Unless you know the horse and its history, this is a gamble - and one that killer buyers often cash in on. "Pay me $$$ or the horse gets it," is a lucrative game - they don't just want to make a profit, they want to make a *big* profit, because, y'know, the horse is a rescue, and that's worth twice as much as the horse would be on the open market, right?
Wrong. Buying horses from killer buyers _encourages_ such practices.
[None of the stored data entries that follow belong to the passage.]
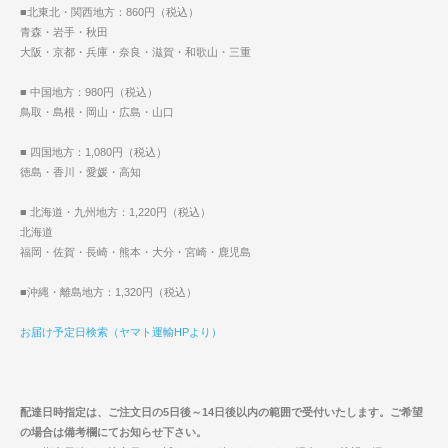
■北東北・関西地方：860円（税込）
青森・岩手・秋田
大阪・京都・兵庫・奈良・滋賀・和歌山・三重
■ 中国地方：980円（税込）
鳥取・島根・岡山・広島・山口
■ 四国地方：1,080円（税込）
徳島・香川・愛媛・高知
■ 北海道・九州地方：1,220円（税込）
北海道
福岡・佐賀・長崎・熊本・大分・宮崎・鹿児島
■沖縄・離島地方：1,320円（税込）
お届け予定日検索（ヤマト運輸HPより）
配達日時指定は、ご注文日の5日後～14日後以内の範囲で受付いたします。ご希望
の場合は備考欄にてお知らせ下さい。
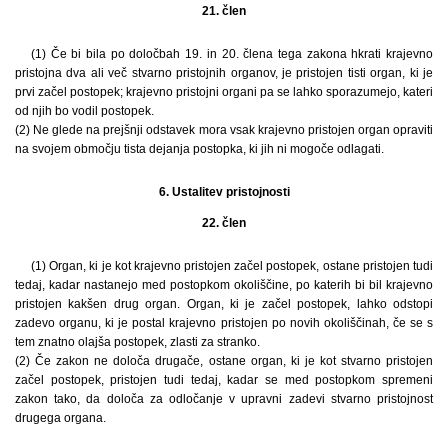
21. člen
(1) Če bi bila po določbah 19. in 20. člena tega zakona hkrati krajevno
pristojna dva ali več stvarno pristojnih organov, je pristojen tisti organ, ki je
prvi začel postopek; krajevno pristojni organi pa se lahko sporazumejo, kateri
od njih bo vodil postopek.
(2) Ne glede na prejšnji odstavek mora vsak krajevno pristojen organ opraviti
na svojem območju tista dejanja postopka, ki jih ni mogoče odlagati.
6. Ustalitev pristojnosti
22. člen
(1) Organ, ki je kot krajevno pristojen začel postopek, ostane pristojen tudi
tedaj, kadar nastanejo med postopkom okoliščine, po katerih bi bil krajevno
pristojen kakšen drug organ. Organ, ki je začel postopek, lahko odstopi
zadevo organu, ki je postal krajevno pristojen po novih okoliščinah, če se s
tem znatno olajša postopek, zlasti za stranko.
(2) Če zakon ne določa drugače, ostane organ, ki je kot stvarno pristojen
začel postopek, pristojen tudi tedaj, kadar se med postopkom spremeni
zakon tako, da določa za odločanje v upravni zadevi stvarno pristojnost
drugega organa.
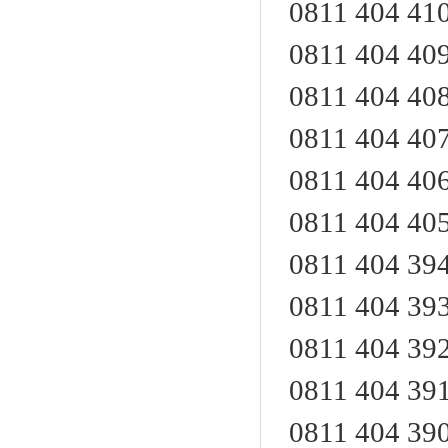
0811 404 4
0811 404 4
0811 404 4
0811 404 4
0811 404 4
0811 404 4
0811 404 3
0811 404 3
0811 404 3
0811 404 3
0811 404 3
Buying them before the killer buyers turn up is another matter; but encouraging the 'I have a field, a stallion and some mares' breeders to produce foals en masse (because they're cute and will be a tourist attraction) _regardless of the quality_ is not a good long-term strategy.
The best thing anyone did for PMU horses was to encourage the breeders to choose quality mares and quality stallions and have foals with papers; which could then find good homes. And I'm glad that the big-time industry has collapsed, even if there was a fallout, because I was concerned over the way those horses were kept.
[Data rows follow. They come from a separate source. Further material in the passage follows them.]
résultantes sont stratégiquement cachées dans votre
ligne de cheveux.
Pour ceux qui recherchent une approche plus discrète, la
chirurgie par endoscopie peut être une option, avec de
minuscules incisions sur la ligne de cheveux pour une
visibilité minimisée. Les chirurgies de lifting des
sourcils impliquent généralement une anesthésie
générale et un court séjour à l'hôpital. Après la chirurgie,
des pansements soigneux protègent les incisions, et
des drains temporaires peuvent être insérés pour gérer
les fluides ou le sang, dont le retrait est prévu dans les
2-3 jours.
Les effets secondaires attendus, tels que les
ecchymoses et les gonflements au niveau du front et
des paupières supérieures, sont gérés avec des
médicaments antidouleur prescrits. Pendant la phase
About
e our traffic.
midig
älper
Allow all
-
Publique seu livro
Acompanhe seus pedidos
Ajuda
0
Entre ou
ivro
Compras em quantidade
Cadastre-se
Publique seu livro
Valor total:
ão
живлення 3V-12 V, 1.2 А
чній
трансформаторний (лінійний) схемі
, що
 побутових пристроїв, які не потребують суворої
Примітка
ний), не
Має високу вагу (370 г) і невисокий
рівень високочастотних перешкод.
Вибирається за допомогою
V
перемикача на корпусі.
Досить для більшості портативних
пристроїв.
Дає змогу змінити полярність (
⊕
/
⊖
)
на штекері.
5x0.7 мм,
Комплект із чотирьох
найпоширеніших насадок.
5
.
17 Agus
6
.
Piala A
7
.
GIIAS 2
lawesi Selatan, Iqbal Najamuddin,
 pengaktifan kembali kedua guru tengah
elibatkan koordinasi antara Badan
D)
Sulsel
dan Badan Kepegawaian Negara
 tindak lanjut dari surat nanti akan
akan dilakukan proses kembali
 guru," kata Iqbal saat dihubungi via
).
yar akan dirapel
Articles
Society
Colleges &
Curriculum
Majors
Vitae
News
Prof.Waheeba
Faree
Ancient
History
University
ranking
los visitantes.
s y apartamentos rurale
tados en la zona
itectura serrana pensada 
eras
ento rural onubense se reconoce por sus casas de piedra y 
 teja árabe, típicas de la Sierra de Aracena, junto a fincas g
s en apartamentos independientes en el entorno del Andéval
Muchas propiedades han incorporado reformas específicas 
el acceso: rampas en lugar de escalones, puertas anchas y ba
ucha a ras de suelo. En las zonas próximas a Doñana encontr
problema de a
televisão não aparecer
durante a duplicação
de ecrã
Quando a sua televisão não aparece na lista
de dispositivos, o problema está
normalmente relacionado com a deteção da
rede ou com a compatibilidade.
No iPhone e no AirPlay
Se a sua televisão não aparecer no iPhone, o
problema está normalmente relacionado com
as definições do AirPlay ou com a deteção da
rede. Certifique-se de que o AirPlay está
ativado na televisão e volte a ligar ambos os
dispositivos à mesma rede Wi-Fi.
On a personal note, I would never 'adopt' a horse, because either they want it out on loan and keep control over it *or* they want the working capital back. $$$ adoption fees at, or above the market value of the individual are the worst of all worlds for the person who pays them - they don't have control over the horse, and they pay over the odds under the impression that they're rescueing a poor horse.
Animal overpopulation has two ends to it, which is why, despite my fantasies, I will almost certainly never breed Mitzi.
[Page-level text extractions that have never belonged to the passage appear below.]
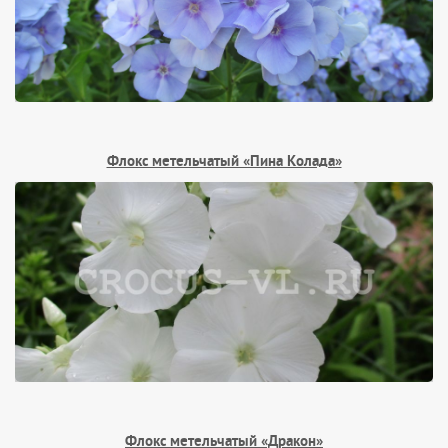
Флокс метельчатый «Пина Колада»
Флокс метельчатый «Дракон»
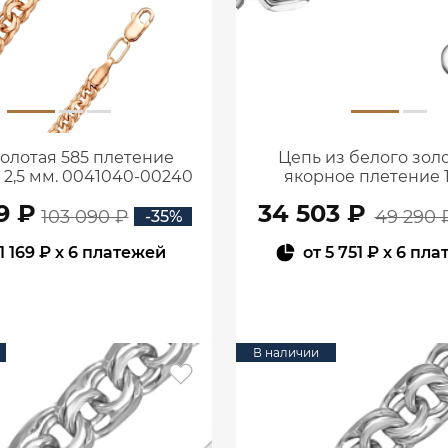
олотая 585 плетение
Цепь из белого золо
2,5 мм. 0041040-00240
якорное плетение 
610451414
9 ₽
34 503 ₽
103 090 ₽
49 290 
-35%
11 169 ₽
x 6 платежей
от
5 751 ₽
x 6 пла
В КОРЗИНУ
В КОРЗИНУ
В наличии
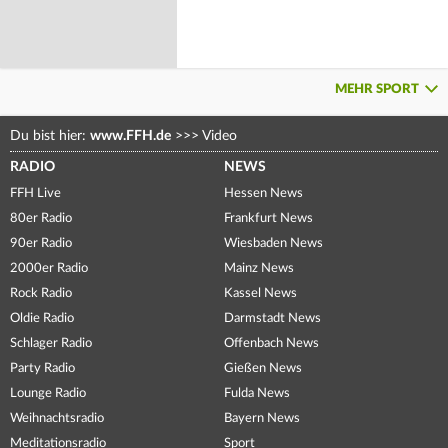
MEHR SPORT
Du bist hier:
www.FFH.de
>>>
Video
RADIO
NEWS
FFH Live
Hessen News
80er Radio
Frankfurt News
90er Radio
Wiesbaden News
2000er Radio
Mainz News
Rock Radio
Kassel News
Oldie Radio
Darmstadt News
Schlager Radio
Offenbach News
Party Radio
Gießen News
Lounge Radio
Fulda News
Weihnachtsradio
Bayern News
Meditationsradio
Sport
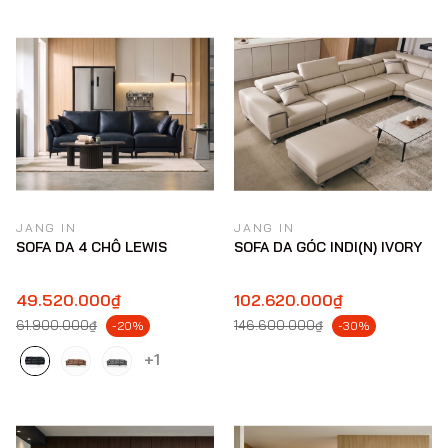
JANG IN
JANG IN
SOFA DA 4 CHỖ LEWIS
SOFA DA GÓC INDI(N) IVORY
49.520.000₫
102.620.000₫
61.900.000₫
146.600.000₫
-20%
-30%
+1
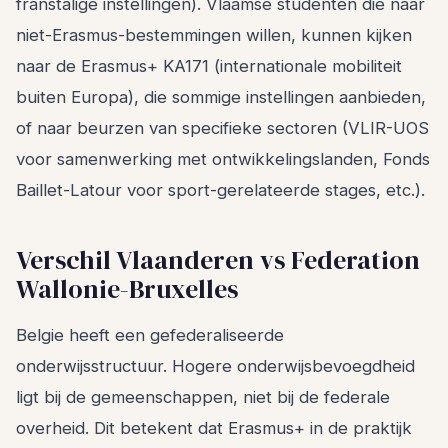
franstalige instellingen). Vlaamse studenten die naar
niet-Erasmus-bestemmingen willen, kunnen kijken
naar de Erasmus+ KA171 (internationale mobiliteit
buiten Europa), die sommige instellingen aanbieden,
of naar beurzen van specifieke sectoren (VLIR-UOS
voor samenwerking met ontwikkelingslanden, Fonds
Baillet-Latour voor sport-gerelateerde stages, etc.).
Verschil Vlaanderen vs Federation
Wallonie-Bruxelles
Belgie heeft een gefederaliseerde
onderwijsstructuur. Hogere onderwijsbevoegdheid
ligt bij de gemeenschappen, niet bij de federale
overheid. Dit betekent dat Erasmus+ in de praktijk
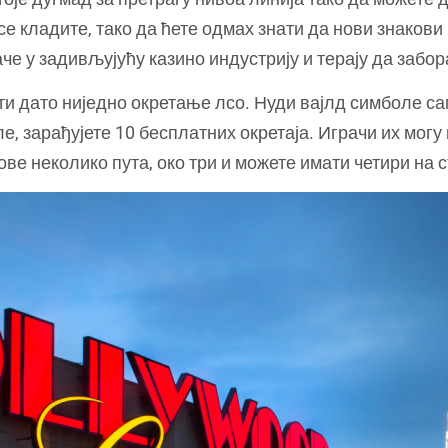
се кладите, тако да ћете одмах знати да нови знакови
аче у задивљујућу казино индустрију и терају да забо
и дато ниједно окретање лсо. Нуди вајлд симболе само
е, зарађујете 10 бесплатних окретаја. Играчи их могу
ве неколико пута, око три и можете имати четири на с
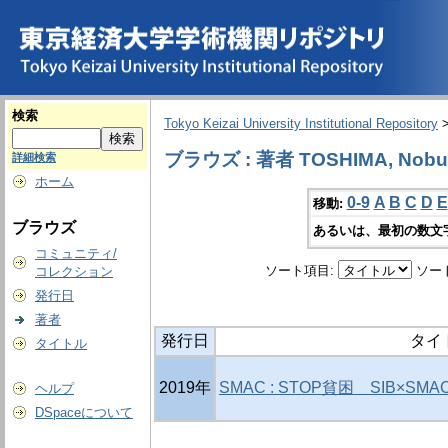
検索
Tokyo Keizai University Institutional Repository
ブラウズ : 著者 TOSHIMA, Nob
詳細検索
ホーム
0-9
A
B
C
D
E
移動:
ブラウズ
あるいは、最初の数文
コミュニティ/
ソート項目:
ソー
コレクション
発行日
著者
発行日
タイ
タイトル
2019年
SMAC : STOP貧困 SIB×S
ヘルプ
DSpaceについて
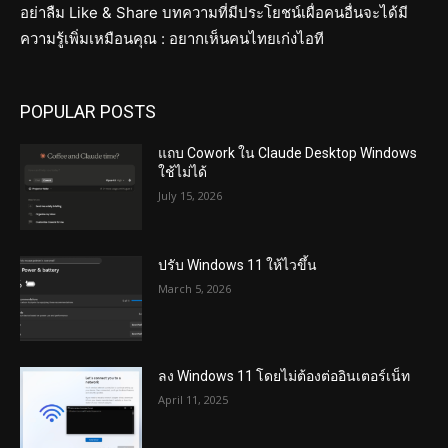
อย่าลืม Like & Share บทความที่มีประโยชน์เผื่อคนอื่นจะได้มี
ความรู้เพิ่มเหมือนคุณ : อยากเห็นคนไทยเก่งไอที
POPULAR POSTS
แถบ Cowork ใน Claude Desktop Windows
ใช้ไม่ได้
July 15, 2026
ปรับ Windows 11 ให้ไวขึ้น
March 5, 2026
ลง Windows 11 โดยไม่ต้องต่ออินเตอร์เน็ท
April 11, 2025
I object to long transports, particularly under the conditions we've seen in Europe, where horses from all over - some as far away as the Baltic states - are driven to Italy or France, often in sealed lorrys without stops or water. You can imagine horses squeezed in for fourty hours at a time, and you can imagine what state they're in when they arrive - that, indeed, is despicable.
I am also opposed to slaughtering horses for human consumption. Firstly, there's a welfare problem - you can't use many medicines, including all chemical wormers, within mamy weeks (if not months) of slaughter - so do you just not worm and treat the horse (bute is utterly forbidden in the EU - my horse had bute, he is Not Edible), or do you let harmful medication get into the food chain? And the other is that it encourages the wrong kind of people to breed the wrong kind of horse - ones that are heavy (hence worth more) but which often lack all the traits that people who want to _use_ horses are trying to breed for - longevity, good health, good conformation, athletic ability, good temperament. You can't - particularly not while rescuers abound - keep the two strands apart, and breeding for meat is not doing any breed a favour. See horses like Percherons and Ardennes which used to be not too big, not too heavy, useful allrounders, and are now often resembling HYPP positive Quarters - all bulk, no usefulness. (HYPP would be an asset to the meat industry. Think about it.)
Britain has a live export ban - you can sell your horse abroad, but not to be slaughtered in France. It hasn't stopped overpopulation entirely, but it's cut down a fair amount; so I'm all for regulating it and putting transport regulations in place - if horses have to be fed and watered and are not allowed to travel more than eight hours a day without rest, it would cut down on a lot of cruelty.